The rise in mobile communications signals a change in marketing that is more significant than a shift in channels. It represents a profound reconsideration in how to think about effective targeting. The principles that drive the prevailing wisdom on targeting are based on the historical move from mass advertising to direct marketing. Mass advertising provided a low CPM, but for most marketers it involved a good deal of waste. With TV, radio and print, in order to capture the people you really wanted, you had to expose your message to a larger audience of people you didn’t want. You could reduce that somewhat by seeking out narrower audiences in niche programs or titles, but it was still casting a wide net.

The promise of direct marketing was that you could deliver your communications only to the people you really wanted to reach. If you wanted affluent Moms in households with kids under 12, that’s all you had to buy. The higher CPMs that came with this approach were justified by the efficiency and higher response rates. There was a shift from seeking out as many people as possible to seeking out only the people that mattered. It was a shift from focusing on “Places that Matter” to “People That Matter.”

The arrival of digital performance marketing took the principle of “People that Matter” to an even higher degree of precision. You could go beyond demographics and customer data in targeting, and include even finer distinctions revealed by online behavior. Now you could target Moms in affluent households with kids under 12, who seek out photography tips, love Gwen Stefani videos, and visited your website two days ago. At first, Mobile seemed like an opportunity to take that specificity even further. But as the nature of mobile usage evolved, it turns out a difference in degree became a difference in kind.

Mobile shifts targeting from a focus on “People that Matter” to a focus on “Moments that Matter.” Digital media maven Dave Marsey coined that phrase to signal the new challenges and opportunities Mobile provides beyond more precise targeting of individuals. Both the explicit and implicit data around Mobile allows marketers to market to the situation rather than just a person. For many brands, the moment is more important than the person. If you are in the QSR business, for example, would you rather connect with someone in the heart of your demographic target, or with someone stepping out of work for lunch at 11:50am within a walking distance of one of your restaurants? The first choice is a person that matters, the second is a moment that matters. Ideally, you’d want both, but the power of knowing the context of the moment has the potential to trump what you know about the person.

Yet the advantage of knowing the moment is only useful if you manage to it. People generally use mobile with more intent than traditional media, and marketers will be successful to the extent that they are seen as relevant to that intent. Relevance used to be defined in terms of what you said. In the mobile ecosystem, relevance is what you provide. In the QSR example, the lunch-seeking office worker is focused on what to eat.

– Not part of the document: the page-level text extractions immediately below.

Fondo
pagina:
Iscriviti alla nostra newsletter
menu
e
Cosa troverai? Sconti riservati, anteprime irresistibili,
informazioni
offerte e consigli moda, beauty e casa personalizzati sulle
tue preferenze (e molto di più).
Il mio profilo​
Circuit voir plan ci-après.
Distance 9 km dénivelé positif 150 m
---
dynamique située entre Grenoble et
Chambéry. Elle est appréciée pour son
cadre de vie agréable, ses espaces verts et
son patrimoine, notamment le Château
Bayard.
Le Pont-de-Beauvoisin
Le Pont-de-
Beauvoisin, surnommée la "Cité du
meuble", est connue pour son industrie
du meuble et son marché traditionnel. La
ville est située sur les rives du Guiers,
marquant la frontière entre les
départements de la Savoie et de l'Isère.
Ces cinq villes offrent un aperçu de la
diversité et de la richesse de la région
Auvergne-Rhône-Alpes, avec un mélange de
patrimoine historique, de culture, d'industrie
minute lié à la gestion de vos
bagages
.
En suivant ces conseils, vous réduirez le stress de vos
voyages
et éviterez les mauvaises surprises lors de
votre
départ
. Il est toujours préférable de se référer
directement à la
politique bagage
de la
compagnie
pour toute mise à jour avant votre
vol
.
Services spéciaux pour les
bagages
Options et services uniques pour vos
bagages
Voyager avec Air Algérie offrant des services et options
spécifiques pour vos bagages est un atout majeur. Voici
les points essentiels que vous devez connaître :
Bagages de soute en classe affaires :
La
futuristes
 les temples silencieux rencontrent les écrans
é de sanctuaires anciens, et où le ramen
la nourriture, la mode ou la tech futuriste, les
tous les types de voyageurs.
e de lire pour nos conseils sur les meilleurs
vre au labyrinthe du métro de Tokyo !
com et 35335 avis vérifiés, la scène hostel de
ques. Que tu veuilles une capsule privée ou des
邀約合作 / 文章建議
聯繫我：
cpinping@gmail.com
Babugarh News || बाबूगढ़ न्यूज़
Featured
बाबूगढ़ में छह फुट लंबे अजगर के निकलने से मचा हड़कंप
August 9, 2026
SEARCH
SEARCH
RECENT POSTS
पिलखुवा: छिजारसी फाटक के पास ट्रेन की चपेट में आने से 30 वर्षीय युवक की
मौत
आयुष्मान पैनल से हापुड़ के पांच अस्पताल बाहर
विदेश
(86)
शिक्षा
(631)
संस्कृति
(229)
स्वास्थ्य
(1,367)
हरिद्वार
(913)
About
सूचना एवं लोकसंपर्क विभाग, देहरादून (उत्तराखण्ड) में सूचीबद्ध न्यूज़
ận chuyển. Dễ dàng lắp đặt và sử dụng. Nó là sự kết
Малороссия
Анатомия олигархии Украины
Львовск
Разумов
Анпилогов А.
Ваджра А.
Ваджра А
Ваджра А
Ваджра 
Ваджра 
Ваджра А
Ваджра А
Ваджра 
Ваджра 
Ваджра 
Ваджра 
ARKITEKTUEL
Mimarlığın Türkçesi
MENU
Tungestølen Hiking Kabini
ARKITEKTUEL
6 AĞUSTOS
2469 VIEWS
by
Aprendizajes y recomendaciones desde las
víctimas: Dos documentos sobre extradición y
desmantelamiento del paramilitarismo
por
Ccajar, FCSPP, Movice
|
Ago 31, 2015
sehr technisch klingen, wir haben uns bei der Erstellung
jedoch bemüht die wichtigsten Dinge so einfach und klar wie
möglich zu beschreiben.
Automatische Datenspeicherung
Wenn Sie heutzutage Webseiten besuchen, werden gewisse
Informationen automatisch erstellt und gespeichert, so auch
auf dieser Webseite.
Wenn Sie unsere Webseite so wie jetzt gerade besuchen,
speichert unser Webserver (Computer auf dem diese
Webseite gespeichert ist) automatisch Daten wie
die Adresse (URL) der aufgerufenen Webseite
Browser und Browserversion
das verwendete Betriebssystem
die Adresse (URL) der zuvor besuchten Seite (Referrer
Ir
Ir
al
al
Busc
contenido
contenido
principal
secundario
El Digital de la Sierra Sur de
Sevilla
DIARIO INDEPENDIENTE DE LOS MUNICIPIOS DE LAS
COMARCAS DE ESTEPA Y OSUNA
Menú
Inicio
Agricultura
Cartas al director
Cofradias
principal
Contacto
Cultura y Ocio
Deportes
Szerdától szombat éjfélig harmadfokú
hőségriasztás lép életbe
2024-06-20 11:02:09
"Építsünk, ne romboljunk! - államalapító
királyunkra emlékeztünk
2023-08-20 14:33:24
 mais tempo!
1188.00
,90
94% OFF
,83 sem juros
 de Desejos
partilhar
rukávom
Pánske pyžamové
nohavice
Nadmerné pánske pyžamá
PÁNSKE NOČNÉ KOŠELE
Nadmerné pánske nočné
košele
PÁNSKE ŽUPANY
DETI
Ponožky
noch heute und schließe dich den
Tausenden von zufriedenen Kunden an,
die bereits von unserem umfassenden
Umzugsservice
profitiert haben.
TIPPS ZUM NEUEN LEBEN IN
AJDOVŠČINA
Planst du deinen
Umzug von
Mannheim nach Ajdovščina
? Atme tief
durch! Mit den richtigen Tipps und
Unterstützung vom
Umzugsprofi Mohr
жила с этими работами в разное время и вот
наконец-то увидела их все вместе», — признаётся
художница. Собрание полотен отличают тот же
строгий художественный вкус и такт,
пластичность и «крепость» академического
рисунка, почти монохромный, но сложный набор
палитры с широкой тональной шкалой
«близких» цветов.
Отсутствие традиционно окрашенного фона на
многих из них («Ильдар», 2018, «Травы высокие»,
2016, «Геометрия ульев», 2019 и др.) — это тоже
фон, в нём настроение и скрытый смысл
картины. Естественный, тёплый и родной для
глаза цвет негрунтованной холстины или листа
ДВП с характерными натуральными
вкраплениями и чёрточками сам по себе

So she’s more interested in a new menu item and much less in a concert promotion. The situation would be reversed when that same worker is headed home chilling out with Pandora.  That’s why the argument about the screen size of mobile devices and such miss the point. Mobile marketing is not about how to stand out on a screen, but how to provide people with value in that moment. Value can take many forms:  education, entertainment, shopping, etc. Taking full advantage of Moments that Matters doesn’t require more pixels; it requires more thought.